- **WHAT THIS TASK INVOLVES**: Please work out how many lines in the entries below include the string "Qualification", and reply with the number alone.

- **INPUT FOR THIS TASK**:
________________

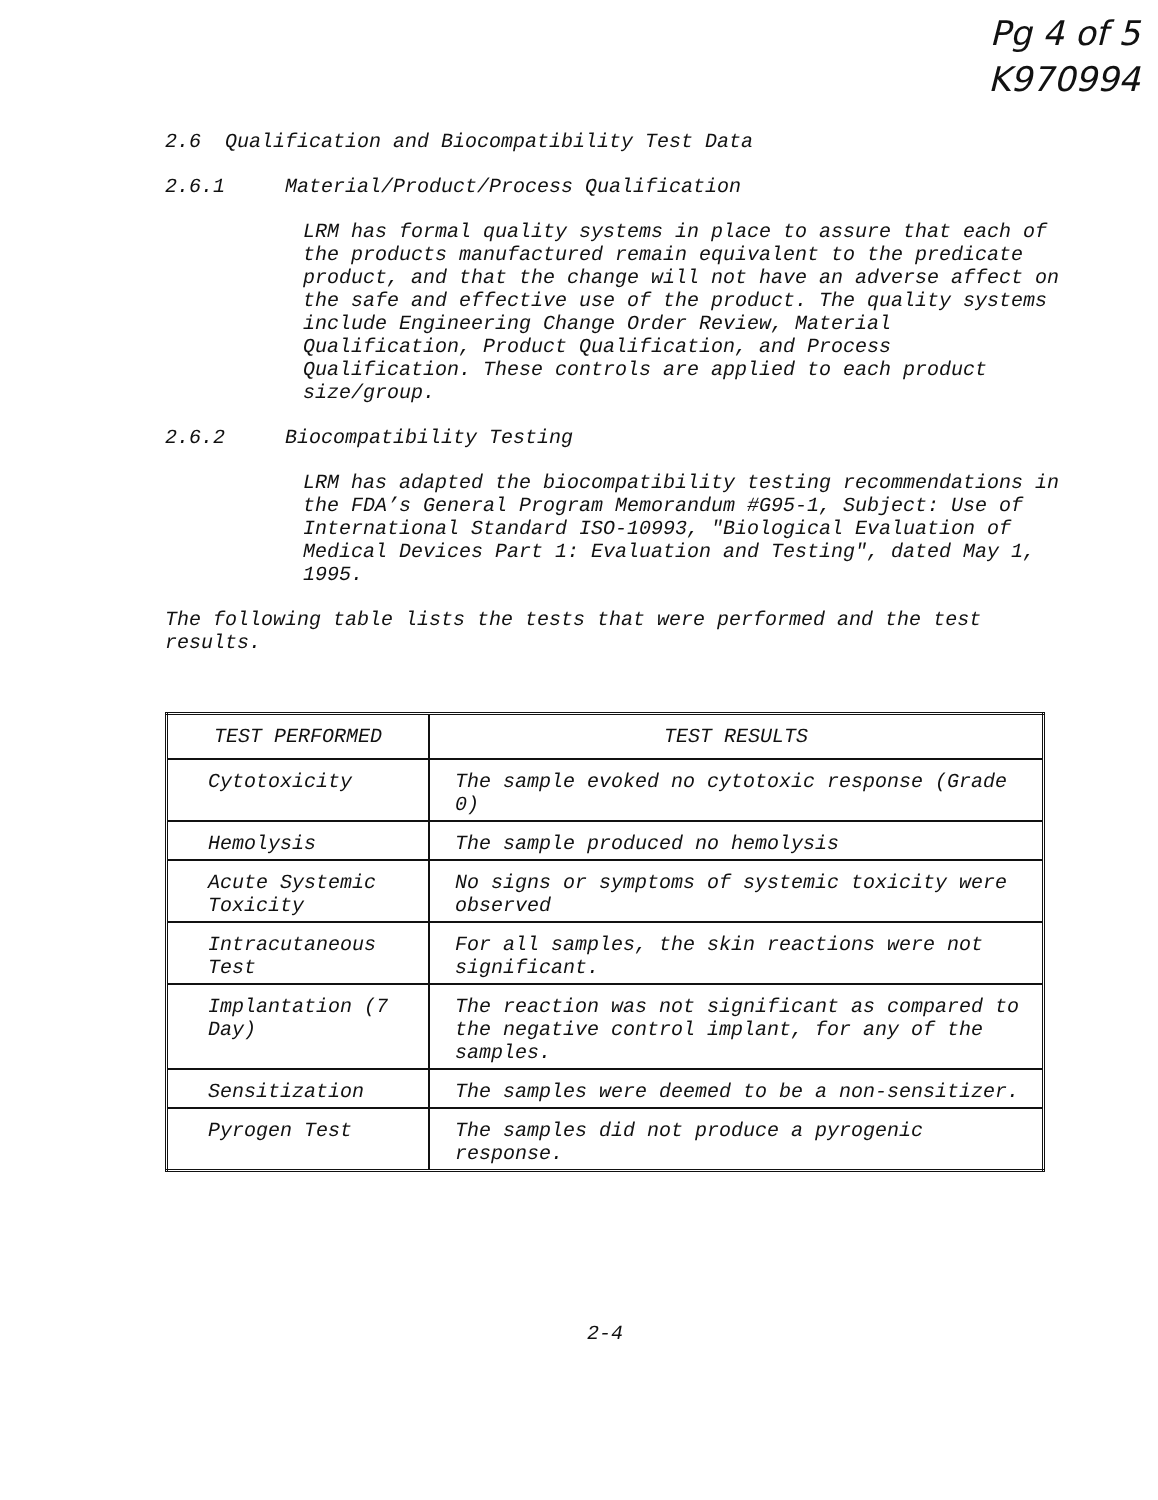Pg 4 of 5
K970994
2.6 Qualification and Biocompatibility Test Data
2.6.1 Material/Product/Process Qualification
LRM has formal quality systems in place to assure that each of the products manufactured remain equivalent to the predicate product, and that the change will not have an adverse affect on the safe and effective use of the product. The quality systems include Engineering Change Order Review, Material Qualification, Product Qualification, and Process Qualification. These controls are applied to each product size/group.
2.6.2 Biocompatibility Testing
LRM has adapted the biocompatibility testing recommendations in the FDA’s General Program Memorandum #G95-1, Subject: Use of International Standard ISO-10993, "Biological Evaluation of Medical Devices Part 1: Evaluation and Testing", dated May 1, 1995.
The following table lists the tests that were performed and the test results.
| TEST PERFORMED | TEST RESULTS |
| --- | --- |
| Cytotoxicity | The sample evoked no cytotoxic response (Grade 0) |
| Hemolysis | The sample produced no hemolysis |
| Acute Systemic Toxicity | No signs or symptoms of systemic toxicity were observed |
| Intracutaneous Test | For all samples, the skin reactions were not significant. |
| Implantation (7 Day) | The reaction was not significant as compared to the negative control implant, for any of the samples. |
| Sensitization | The samples were deemed to be a non-sensitizer. |
| Pyrogen Test | The samples did not produce a pyrogenic response. |
2-4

________________

- **OUTPUT FOR THIS TASK**: 3